Sentía un calor muy molesto en todo el cuerpo; traté de cambiar de postura, pero ya no podía moverme. Quise hablar a don Juan; las palabras parecían estar tan dentro de mí que no podía sacarlas. Entonces caí sobre el costado izquierdo y me hallé mirando desde el piso a don Juan.

Se inclinó para ordenarme, en un susurro, que no lo mirara, sino fijase la vista en un punto del petate que estaba directamente frente a mis ojos. Dijo que yo debía mirar con un ojo, el izquierdo, y que tarde o temprano vería al guardián.

Fijé la mirada en el sitio indicado, pero no vi nada. En cierto momento, sin embargo, advertí un mosquito que volaba frente a mis ojos. Se posó en el petate. Seguí sus movimientos. Se acercó mucho a mí; tanto, que mi percepción visual se emborronó. Y entonces, de pronto, sentí como si me hubiera puesto de pie.
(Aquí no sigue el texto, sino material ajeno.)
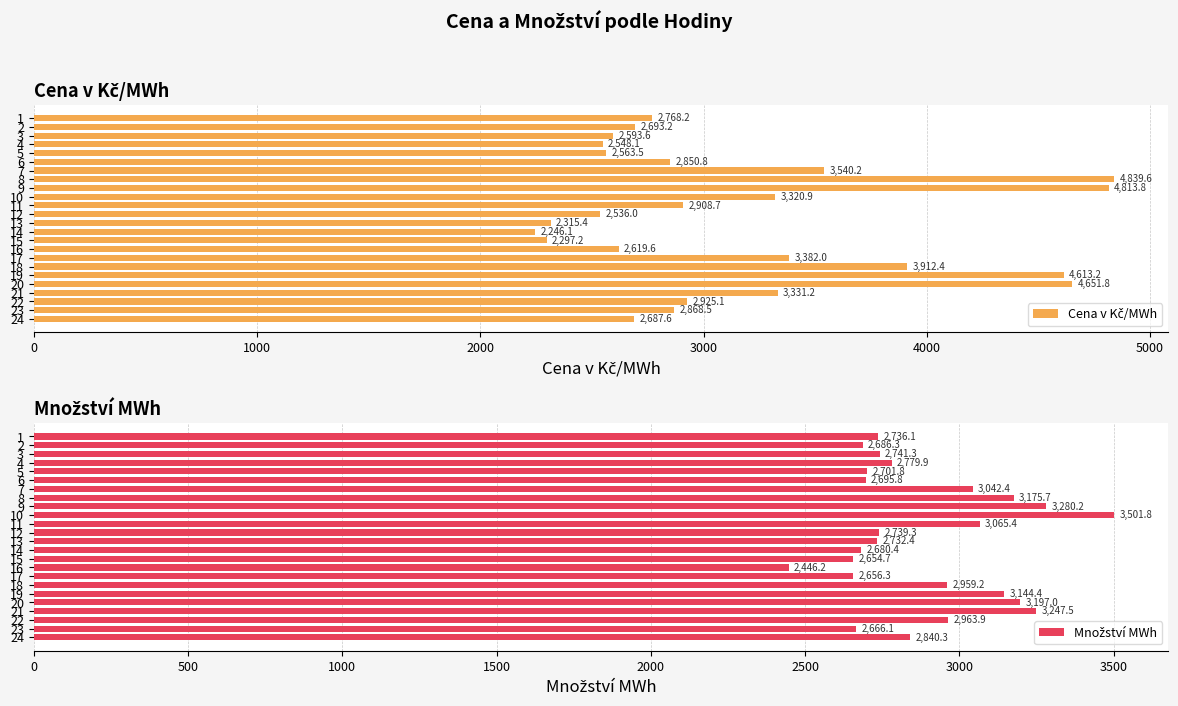

Which series changed the most between 8 and 23?

Cena v Kč/MWh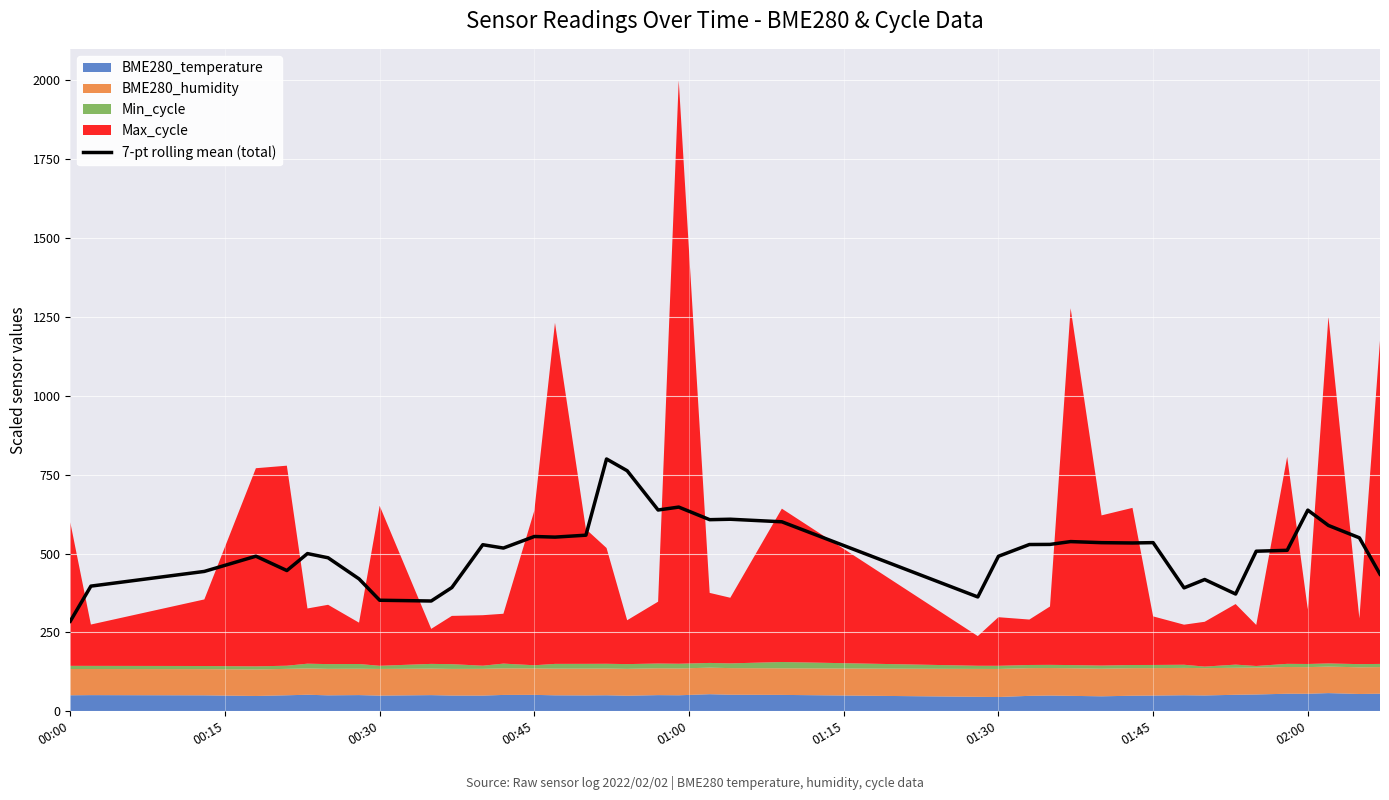

What is the maximum value for 7-pt rolling mean (total)?

799.8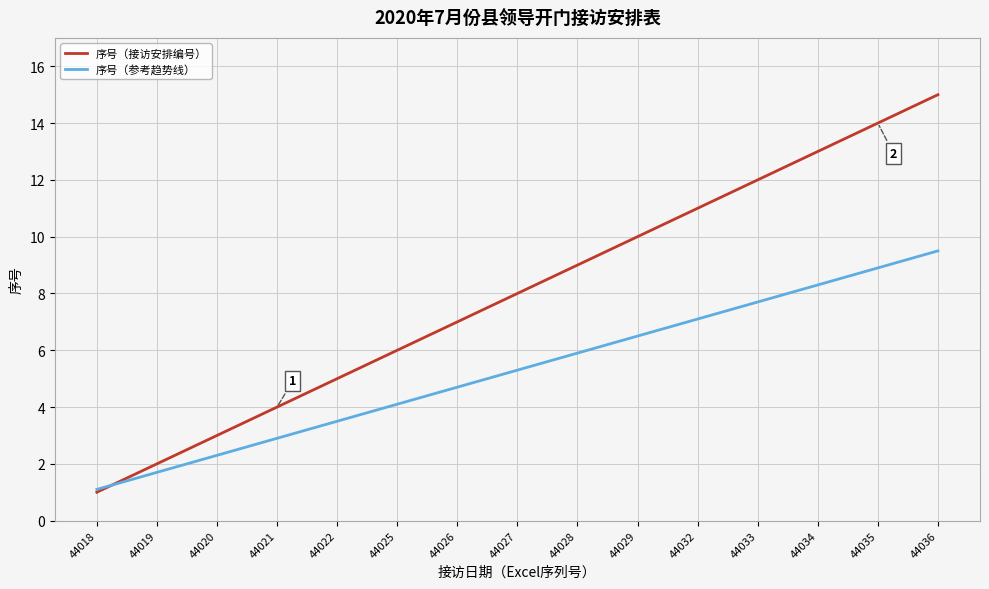

True or false: 序号（参考趋势线） has a value of 9.5 at 44036.

True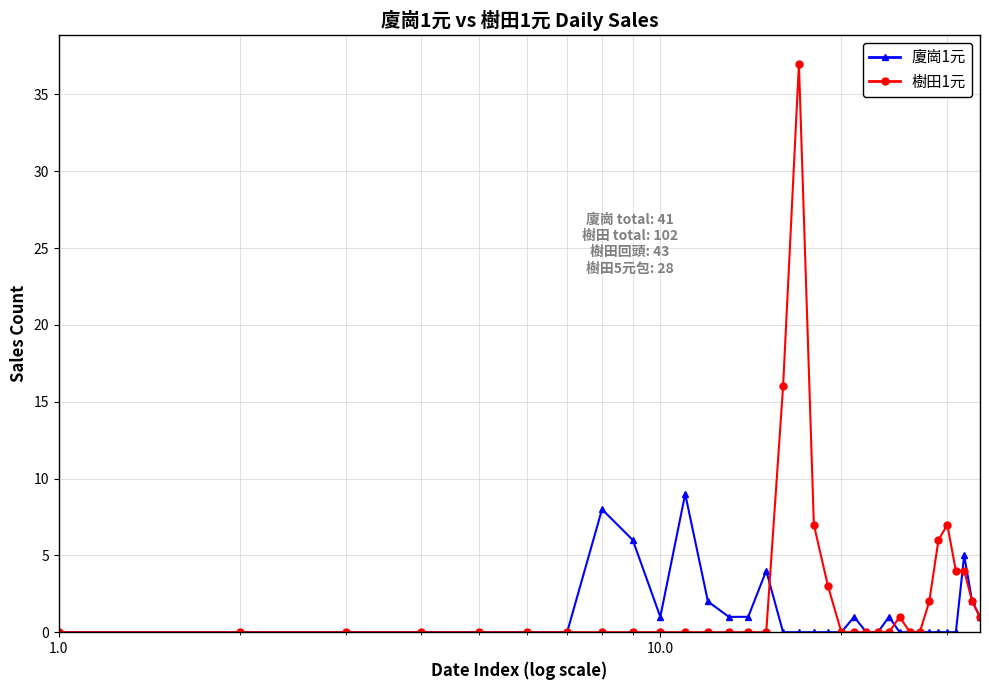

What is the maximum value shown in the chart?

37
Era una sensación muy desconcertante que merecía algo de cavilación, pero no había tiempo para ello. Tenía la sensación total de estar mirando al frente desde mi acostumbrado nivel ocular; y lo que veía estremeció la última fibra de mi ser. No hay otra manera de describir la sacudida emocional que experimenté. Allí mismo, encarándome, a poca distancia, había un animal gigantesco y horrendo. ¡Algo verdaderamente monstruoso! Ni en las más locas fantasías de la ficción había yo encontrado nada parecido. Lo miré con desconcierto absoluto y extremo.